Mammograms can often show a breast lump before it can be felt. They also can show tiny clusters of calcium called microcalcifications. Lumps or specks can be caused by cancer, fatty cells, or other conditions like cysts.
Depending on your personal circumstances (including your age and breast density) a breast ultrasound may be conducted (either before or after your mammogram).
Ultrasound uses sound waves to generate an image of the tissues inside the breast. A breast ultrasound can show all areas of the breast, including the area closest to the chest wall, which are hard to see with a mammogram.
This test is used to see whether a breast lump is filled with fluid (a cyst) or if it is a solid lump, which may require further testing.
3. Pathology Assessment
The final test we may request is a breast biopsy. This test removes a small sample of tissue or sometimes fluid from the suspicious area. The removed cells are examined under a microscope and further tested to check for the presence of breast cancer. A biopsy is the only diagnostic procedure that can definitely determine if the suspicious area is cancerous.
The good news is that 80% of women who have a breast biopsy do not have breast cancer.
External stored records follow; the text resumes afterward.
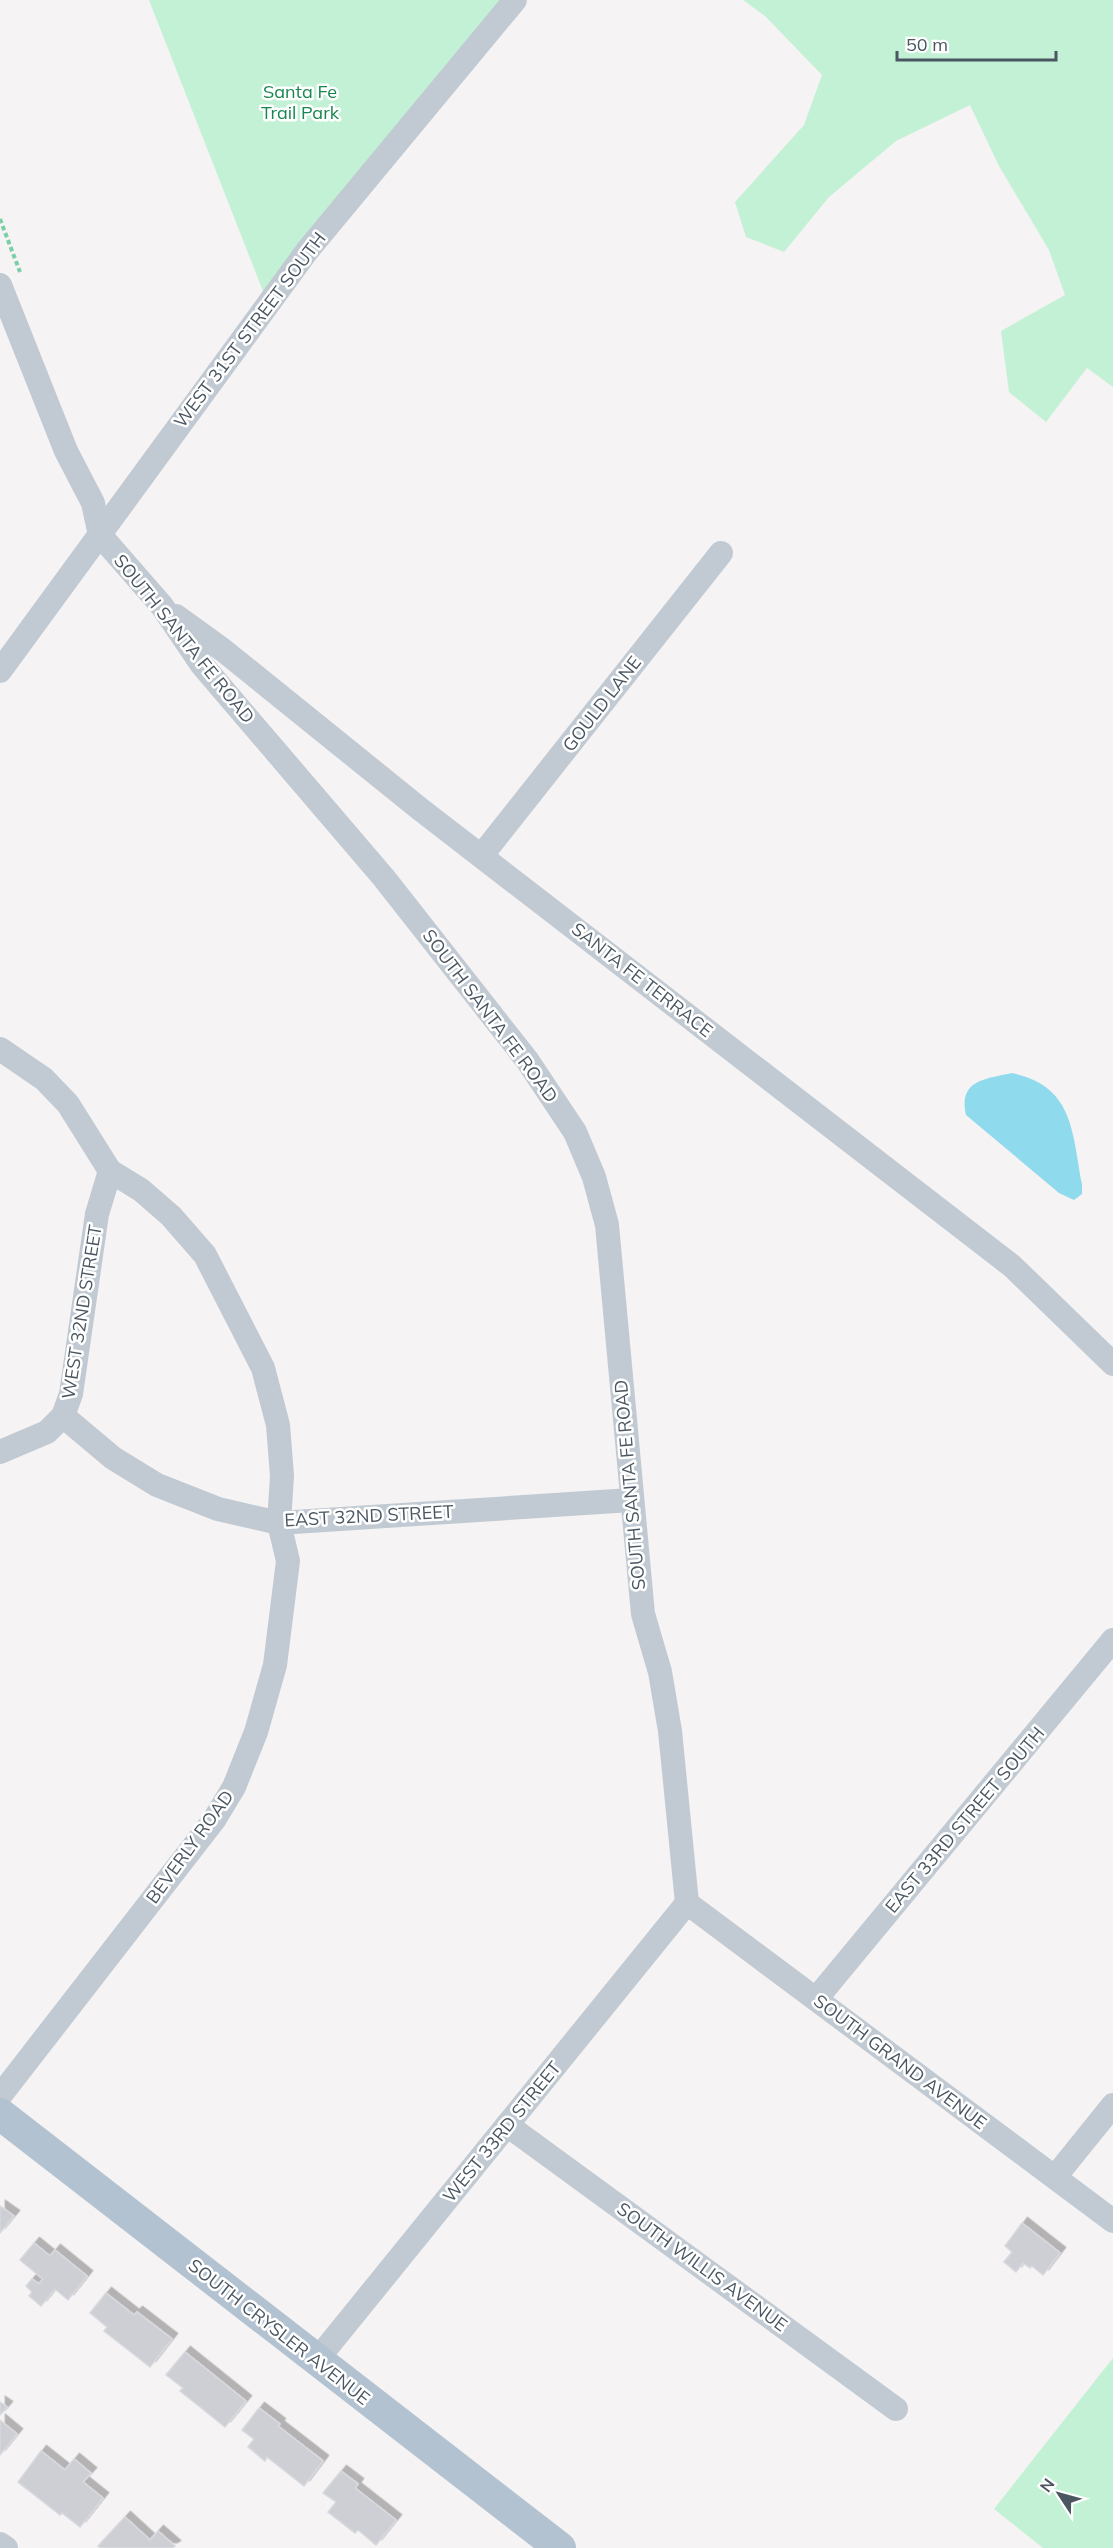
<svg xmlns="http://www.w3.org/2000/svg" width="1113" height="2548" font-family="Mulish,sans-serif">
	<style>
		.green { fill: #c3f1d5 }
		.water { fill: #90daee }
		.building { fill: #cdcfd5; stroke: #d7d9de; stroke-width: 1.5; filter: url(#shadow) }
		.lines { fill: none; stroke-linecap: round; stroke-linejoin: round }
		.path { stroke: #7ad0a6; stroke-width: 4; stroke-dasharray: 4.5 3; stroke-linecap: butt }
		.minor { stroke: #c1cad2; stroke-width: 24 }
		.major { stroke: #b3c2d1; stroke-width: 32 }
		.labels { text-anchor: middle; stroke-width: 5; stroke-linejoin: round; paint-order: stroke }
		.park-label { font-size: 18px; fill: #17864f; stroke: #fff }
		.street-label { font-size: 18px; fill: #4a5661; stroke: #fff }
	</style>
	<defs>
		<filter id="shadow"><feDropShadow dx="5.5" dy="-5.5" stdDeviation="0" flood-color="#0004"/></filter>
	</defs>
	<rect width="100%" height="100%" fill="#f5f3f3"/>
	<g class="green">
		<path d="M149 0H516L268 304Z"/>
		<path d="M743 0H1113V387L1087 368 1046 422 1009 392 1001 331 1065 295 1049 250 999 166 970 105 896 141 829 197 784 252 746 237 735 202 804 125 822 75 765 16Z"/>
		<path d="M1113 2358V2548H1043L994 2509Z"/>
	</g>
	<path class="water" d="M1012 1073C1074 1086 1072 1132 1082 1184V1194L1074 1200 1059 1193 966 1115C958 1080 985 1079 1012 1073Z"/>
	<g class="building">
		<path d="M0 2206 14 2216 0 2233Z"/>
		<path d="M1022 2223 1060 2253 1043 2275 1032 2266 1030 2268 1023 2263 1016 2272 1004 2262 1012 2252 1005 2246Z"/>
		<path d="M34 2243 50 2256 55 2250 87 2276 68 2300 55 2289 41 2306 29 2296 32 2292 26 2286 32 2279 39 2284 43 2279 20 2260Z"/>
		<path d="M106 2293 134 2315 137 2312 172 2339 150 2367 104 2331 107 2327 90 2313Z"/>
		<path d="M185 2352 246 2401 225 2427 180 2391 183 2388 166 2375Z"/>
		<path d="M0 2402 7 2407 0 2415Z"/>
		<path d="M259 2408 280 2424 278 2426 323 2461 304 2486 267 2457 265 2461 248 2447 254 2439 242 2430Z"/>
		<path d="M0 2420 17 2434 0 2455Z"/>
		<path d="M41 2451 65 2470 74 2459 91 2473 83 2482 103 2498 80 2527 62 2513 60 2515 18 2482Z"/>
		<path d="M341 2471 358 2484 355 2488 396 2520 376 2545 358 2530 355 2533 328 2512 336 2502 323 2493Z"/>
		<path d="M125 2517 150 2540 158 2531 175 2546 172 2548H101L98 2546Z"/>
	</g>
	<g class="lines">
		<path class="path" d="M0 219 20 272"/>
		<g class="minor">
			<path d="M0 285 66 451 93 503 100 535 162 606 202 665 384 878 527 1060 575 1132 594 1177 607 1225 643 1614 660 1672 670 1731 687 1903"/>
			<path d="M176 616 223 650 420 809 1012 1266 1113 1364"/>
			<path d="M0 671 307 251 515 0"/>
			<path d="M482 855 721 553"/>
			<path d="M0 1049 44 1079 68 1104 110 1171 141 1190 171 1216 205 1255 263 1368 278 1425 282 1476 279 1523 288 1561 275 1665 256 1732 234 1787 214 1820 0 2096"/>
			<path d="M63 1416 113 1458 157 1485 218 1509 279 1523 631 1500"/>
			<path d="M0 1452 47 1432 63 1416 71 1394 97 1214 110 1171"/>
			<path d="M687 1903 1113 2221"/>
			<path d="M816 1999 1113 1640"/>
			<path d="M507 2125 896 2409"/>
			<path d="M1055 2177 1113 2105"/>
			<path d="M316 2361 687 1903"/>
			<path d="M0 2544 6 2548"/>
		</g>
		<path class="major" d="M0 2114 560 2548"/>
	</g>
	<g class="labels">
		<g class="park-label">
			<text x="300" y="98">Santa Fe<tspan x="300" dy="21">Trail Park</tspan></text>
		</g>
		<g class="street-label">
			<text transform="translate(250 330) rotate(-53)" y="6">WEST 31ST STREET SOUTH</text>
			<text transform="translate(184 639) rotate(51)" y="6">SOUTH SANTA FE ROAD</text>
			<text transform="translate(602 704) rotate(-52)" y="6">GOULD LANE</text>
			<text transform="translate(642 980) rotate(38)" y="6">SANTA FE TERRACE</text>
			<text transform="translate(490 1016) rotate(53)" y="6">SOUTH SANTA FE ROAD</text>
			<text transform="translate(82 1312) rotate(-81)" y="6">WEST 32ND STREET</text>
			<text transform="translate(630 1485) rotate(-95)" y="6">SOUTH SANTA FE ROAD</text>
			<text transform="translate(369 1516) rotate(-3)" y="6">EAST 32ND STREET</text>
			<text transform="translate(965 1820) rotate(-50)" y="6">EAST 33RD STREET SOUTH</text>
			<text transform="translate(190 1847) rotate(-54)" y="6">BEVERLY ROAD</text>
			<text transform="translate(900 2062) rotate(37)" y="6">SOUTH GRAND AVENUE</text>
			<text transform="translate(502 2132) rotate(-51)" y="6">WEST 33RD STREET</text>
			<text transform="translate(702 2267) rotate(36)" y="6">SOUTH WILLIS AVENUE</text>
			<text transform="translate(279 2332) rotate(38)" y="6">SOUTH CRYSLER AVENUE</text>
		</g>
	</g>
	<g transform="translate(1059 2494) rotate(306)" stroke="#ffffff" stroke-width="4.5" paint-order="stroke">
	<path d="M0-4.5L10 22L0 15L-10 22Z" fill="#4a5661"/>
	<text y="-9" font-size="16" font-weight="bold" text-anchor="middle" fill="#4a5661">N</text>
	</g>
	<path d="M897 51v9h159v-9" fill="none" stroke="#4a5661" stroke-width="3"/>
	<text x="906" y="51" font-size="18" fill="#4a5661" stroke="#ffffff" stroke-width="4.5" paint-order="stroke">50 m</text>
</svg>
There are three types of biopsies:
If the lump is easily accessible or we suspect that it may be a fluid-filled cystic lump, the doctor may choose to conduct a fine-needle aspiration (FNA). During this procedure, the lump should collapse once the fluid inside has been drawn and discarded. Sometimes, an ultrasound is used to help your doctor guide the needle to the exact site, whereby sound waves create a picture of the inside of the breast.
Core needle biopsy
This procedure involves the removal of a small amount of suspicious tissue from the breast with a larger “core” (meaning “hollow”) needle. It is generally performed under local anesthesia . The radiologist will use specialized imaging equipment to guide the needle to the desired site where a tissue sample will be collected.